Between 1995 and 2010, while still serving as the chief medical director of Medical Art Centre, Ashiru also served as adjunct Professor and IVF lab director at the University of Illinois College of Medicine, Urbana-Champaign. In 2013, he incorporated the Mart Medicare Children Hospital, which provides top-notch care for pregnant women and new-born babies. The Mart-Life Detox Clinic was incorporated shortly after. He ultimately assumed chairmanship of the MART Group in November 2021.
In addition to his outstanding contributions as a medical practitioner, Ashiru has also published over 140 scientific papers and abstracts in peer-reviewed national and international journals.
Recognitions and awards
Prof. Ashiru has been variously recognised for his accomplishments in Medicine and pioneering works in reproductive health, in particular. Aside from being a prominent member of the Executive Council of the International Federation of Fertility Societies, he is also a member of the International Federation of Association of Anatomists and a member of WHO Expert Committee on Infertility.

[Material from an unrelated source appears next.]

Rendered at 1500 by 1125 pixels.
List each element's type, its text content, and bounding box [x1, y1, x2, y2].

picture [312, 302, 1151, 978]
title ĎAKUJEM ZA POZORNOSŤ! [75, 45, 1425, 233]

He is the present president of the Academy of Medicine Specialties of Nigeria, as well as that of the Africa Reproductive Care Society.
In 2005, the Federal Government of Nigeria honoured Ashiru with the Officer of the Order of the Federal Republic of Nigeria (OFR) award. In 2011, the College of Medicine, University of Lagos, honoured him with the Distinguished Professor Award, for immense contributions and meritorious service to the college and the University of Lagos. Also, in 2017, he was given the African Child Prize Award for Discovery in Science and Innovation, by the African Child Foundation. He has received many more recognitions and awards.